Bunu nerede gördük. Aynı zamanda İstanbul Büyükşehir Belediyesi Başkanlık Seçimlerinde gördük. Abdullah Öcalan'ın mektubunun okunmasına rağmen kardeşinin de televizyona çıkarılmasına rağmen başka bir irade kullanıldı. O irade ne idi? 'Benim her şeyime dokunabilirsin ama oyuma dokunamazsın' bu bir... İki, herkes şu bilince yavaş yavaş ulaştı. Eğer demokrasi yoksa eğer özgürlükler yoksa eğer anayasal hukuk devleti yoksa benim köküm, kökenimin, inancımın ne olduğunun hiçbir önemi yok. Çünkü fikirlerimi söyleyemeyeceğim.. O halde bütün görüş ayrılıklarını bir köşeye koyalım, demokrasi konusunda hep birlikte işbirliği yapalım şuuru oluştu. Ben buna vicdan kardeşliği diyorum. Bu vicdan kardeşliği bu seçimlerde hükmünü icra edecek. Kim etkilemek isterse istesin, Güneydoğu ve Doğu'daki Kürtler'in özgür iradesini propaganda ya da başka yolla etkileyemeyecek.

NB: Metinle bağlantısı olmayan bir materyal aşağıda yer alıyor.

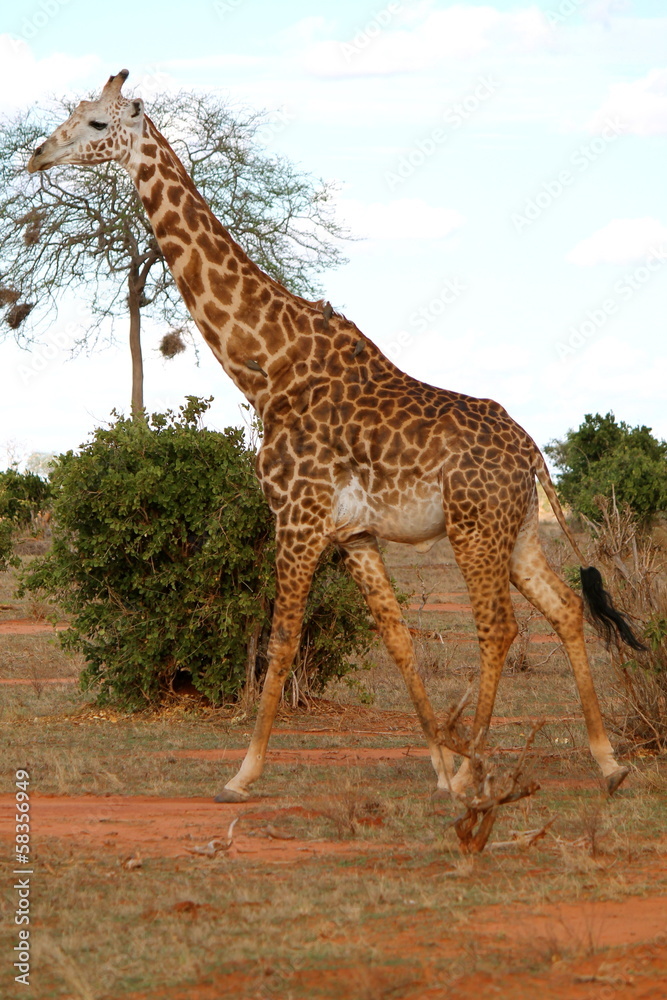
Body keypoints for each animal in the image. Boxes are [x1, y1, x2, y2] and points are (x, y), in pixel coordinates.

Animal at [29, 70, 644, 803]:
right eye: (73, 112)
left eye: (97, 123)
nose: (35, 156)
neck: (269, 367)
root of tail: (532, 455)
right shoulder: (354, 533)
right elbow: (396, 637)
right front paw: (438, 763)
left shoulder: (297, 516)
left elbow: (282, 638)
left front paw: (243, 774)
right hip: (516, 530)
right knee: (565, 609)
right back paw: (605, 761)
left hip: (473, 528)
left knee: (498, 628)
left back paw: (479, 767)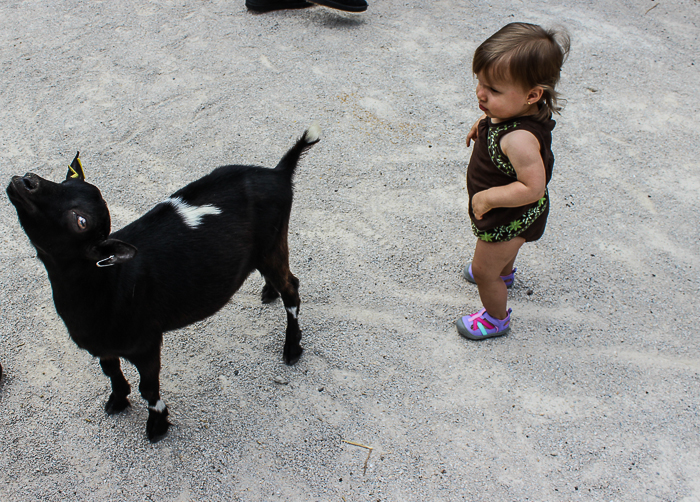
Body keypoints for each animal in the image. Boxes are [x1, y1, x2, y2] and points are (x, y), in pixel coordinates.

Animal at [6, 125, 318, 440]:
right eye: (64, 180)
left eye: (80, 221)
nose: (27, 180)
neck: (110, 282)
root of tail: (279, 172)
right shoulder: (103, 346)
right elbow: (111, 370)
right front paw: (117, 400)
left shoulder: (146, 342)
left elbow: (148, 388)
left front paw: (157, 425)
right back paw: (269, 292)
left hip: (272, 243)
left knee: (292, 288)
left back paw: (292, 348)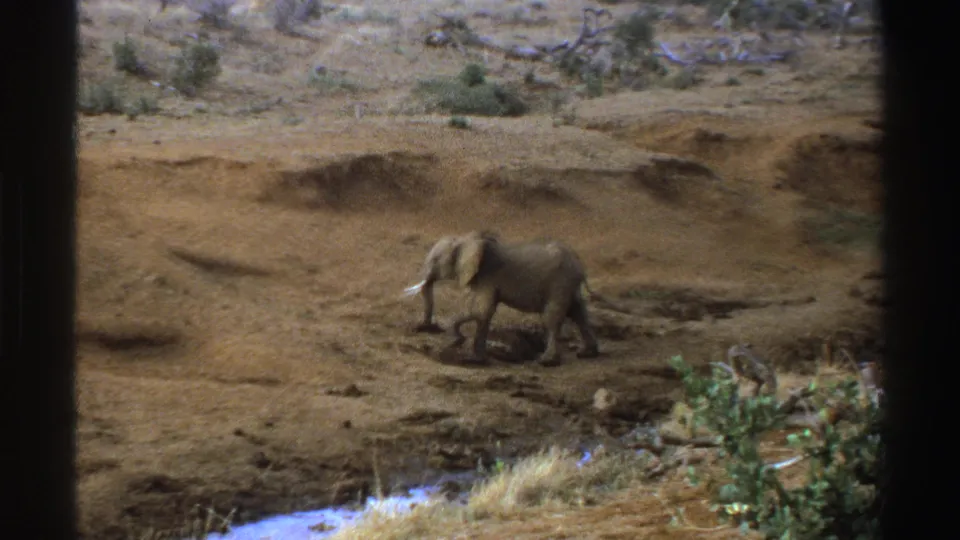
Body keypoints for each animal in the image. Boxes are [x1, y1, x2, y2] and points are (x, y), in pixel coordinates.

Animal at [404, 230, 602, 367]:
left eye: (436, 259)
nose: (422, 328)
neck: (468, 240)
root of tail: (580, 266)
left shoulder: (488, 277)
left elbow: (481, 310)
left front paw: (456, 339)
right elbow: (484, 314)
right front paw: (475, 359)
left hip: (560, 283)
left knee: (552, 318)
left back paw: (546, 361)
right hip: (569, 286)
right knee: (579, 313)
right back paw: (587, 353)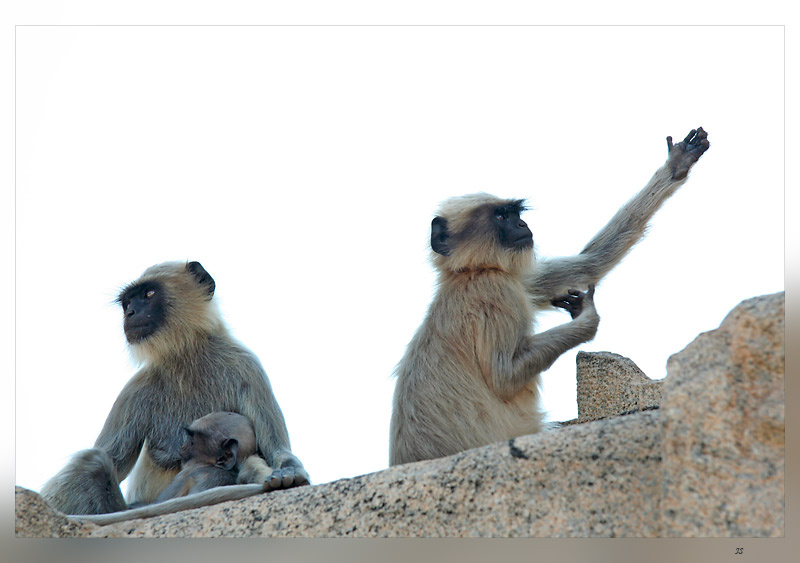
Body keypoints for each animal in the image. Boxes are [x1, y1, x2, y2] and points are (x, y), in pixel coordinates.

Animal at [41, 260, 309, 516]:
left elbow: (276, 450)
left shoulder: (247, 367)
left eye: (148, 294)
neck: (186, 356)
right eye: (128, 302)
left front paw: (289, 472)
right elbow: (112, 461)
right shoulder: (135, 389)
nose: (131, 312)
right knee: (93, 461)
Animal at [389, 127, 710, 466]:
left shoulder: (511, 277)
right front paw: (587, 321)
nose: (522, 224)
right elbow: (504, 377)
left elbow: (589, 263)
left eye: (515, 214)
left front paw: (676, 166)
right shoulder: (494, 288)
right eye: (501, 217)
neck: (469, 273)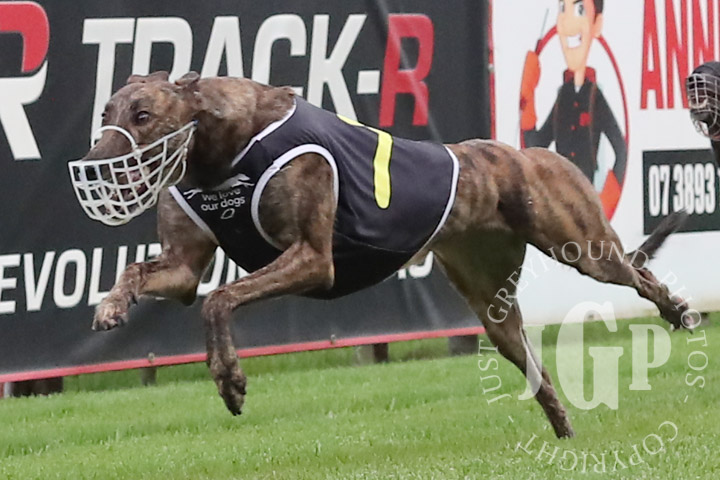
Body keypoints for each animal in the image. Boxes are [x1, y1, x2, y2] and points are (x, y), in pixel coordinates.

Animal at [69, 71, 690, 439]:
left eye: (142, 115)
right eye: (105, 115)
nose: (95, 165)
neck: (221, 150)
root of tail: (532, 151)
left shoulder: (313, 259)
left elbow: (218, 299)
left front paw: (229, 379)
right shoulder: (181, 267)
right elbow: (152, 274)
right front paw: (111, 307)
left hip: (583, 246)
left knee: (639, 274)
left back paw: (677, 311)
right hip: (492, 305)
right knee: (533, 365)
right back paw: (562, 426)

“Evlatları dağa çıkmış PKK'ya katılmış anaların çağrı yeri bir siyasi partinin kapısı değildir”

Bir önemli vurgu daha yapmak istiyorum. Bugün Sayın Cumhurbaşkanı Diyarbakır'da gitti, bir siyasi siyasi partinin kapısının önünde bekleyen çocukları dağa çıkmış anaları ziyaret etti. Onlara moral vermeye çalıştı.

Ben de buradan o anaların çocuklarının bir an önce keşke dönmeleri için ve sağ sağlim gelmeleri için duacıyım ve devleti yönetirsek onları getireceğiz. Burada problem şu. Evlatları dağa çıkmış PKK'ya katılmış anaların çağrı yeri bir siyasi partinin kapısı değildir. Bu analara çare bulacak yer devlet kapısıdır. Bu devlet ne için var?”